What Can You Do Now?
This may be the first time you have heard of LVLM, as it is not widely known or understood as a tool in the machine designer's toolbox. Taking advantage of LVLM is easy: clear your mind of design constraints. Imagine parts with obscure organic shapes. Imagine parts with internal volumes. Imagine parts that can't be made any other way, other than with LVLM.
You can now begin applying the LVLM method to your designs. Consider your past design approach: ask yourself how you have designed equipment based on the constraints of the process used to make the parts; ask yourself what parts can be consolidated into one.

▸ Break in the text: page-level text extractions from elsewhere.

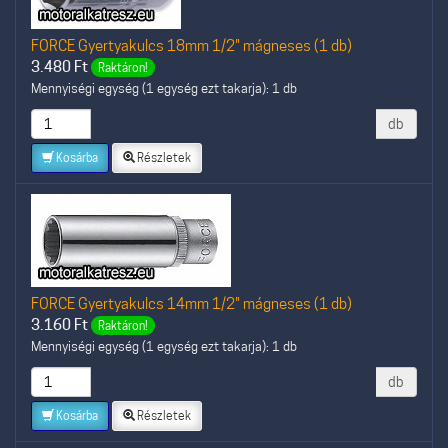
FORCE Gyertyakulcs 18mm 1/2" mágneses (1 db)
3.480
Ft
Raktáron!
Mennyiségi egység (1 egység ezt takarja): 1 db
db
Kosárba
Részletek
FORCE Gyertyakulcs 14mm 1/2" mágneses (1 db)
3.160
Ft
Raktáron!
Mennyiségi egység (1 egység ezt takarja): 1 db
db
Kosárba
Részletek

Your next step is to identify a candidate project, such as a current subassembly. Apply the LVLM method to create a design free from constraints. With new designs in hand, get a quote for the manufacture of the new part in the quantities you need. See how the financial picture looks for the manufacture of your LVLM parts.
To review a detailed financial analysis of a typical project, comparing the use of LVLM vs traditional manufacturing, email mmackie@quickparts.com.
Conclusion
Low-Volume Layered Manufacturing has become a useful tool for machine designers. LVLM enables designers to make dramatic improvements in quality, efficiency, and cost by designing "parts without limits." LVLM enables part consolidation as well as freedom from the design constraints that have historically been imposed by subtractive (CNC machining) and formative (injection molded) manufacturing processes.
If you are faced with increased competition and are continually challenged to deliver better, faster, and cheaper, then you should consider the use of LVLM methods to provide you with the competitive advantage you need.